Ora sappiamo bene che il pensiero che passa nel computer e circola poi come
prodotto da una mente autistica è essenzialmente il pensiero del facilitatore,
colui che siede accanto alla persona con autismo, e
senza la cui assistenza e presenza fisica la persona autistica non scriverebbe
nulla o quasi nulla. Ma non è un caso che Birger
Sellin sia il più interessante dei tre per Egge, seguito da Donna Williams, che subì gravi
maltrattamenti dalla madre, mentre Temple Grandin, mente scientifica e sostenitrice di una visione
comportamentale, viene per ultima. Si tratta sempre della difesa dei mitologemi
psicoanalitici, liquido amniotico da cui quelli come Egge
sono incapaci di fuoriuscire. La comunicazione facilitata non ha retto ad
alcuna verifica rigorosa. Ma questo ad Egge non
interessa, e il perché è reso palese a pag. 157: “Troviamo qui una somiglianza
tra la funzione dell’analista di fronte allo psicotico e quella del facilitatore con l’autistico, che, con la sua presenza
fisica, deve limitarsi ad assisterlo nello sviluppo del suo pensiero”.

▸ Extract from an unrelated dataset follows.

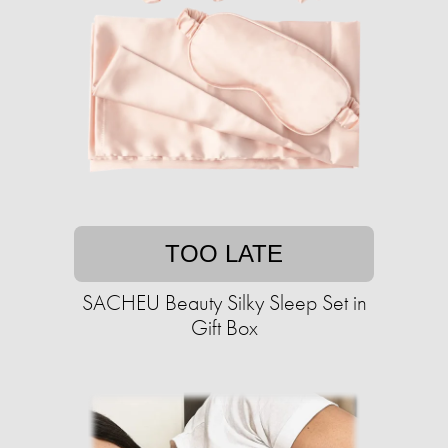
TOO LATE
SACHEU Beauty Silky Sleep Set in
Gift Box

Citando un testo del 1996 (un po’ vecchiotto per la questione), Egge afferma che “la comunicazione facilitata ci aiuta a
comprendere la psicodinamica dell’autismo precoce permettendo così di
avvicinarlo alle altre psicosi e confermando le teorie piscoanalitiche
elaborate su di esse.” (p.
159)
Concludo questa critica de La cura del bambino autistico con una perla (nera) egghiana che si può gustare a pag. 193. “Come tutti [corsivo mio] gli
autistici Temple ha sempre odiato essere toccata e
abbracciata sebbene desiderasse la sensazione positiva
di una pressione sul suo corpo”. Tutti gli autistici? Ma
questo è un luogo comune, come quello secondo cui i bambini autistici rifuggono
dal contatto oculare. Molti lo fanno, ma alcuni no, e nondimeno sono autistici.
Mio figlio, ad esempio, ha sempre amato moltissimo il contatto
fisico, e guardato negli occhi la gente. Ma è sempre
stato un autistico grave, e non è il solo.
Dunque, se volete vedere quanto pervasiva e
disturbante sia la psicoanalisi, e quanto abbia intralciato e intralci un positivo approccio all’autismo nelle sue varie forme,
leggete con attenzione il libro di Martin Egge.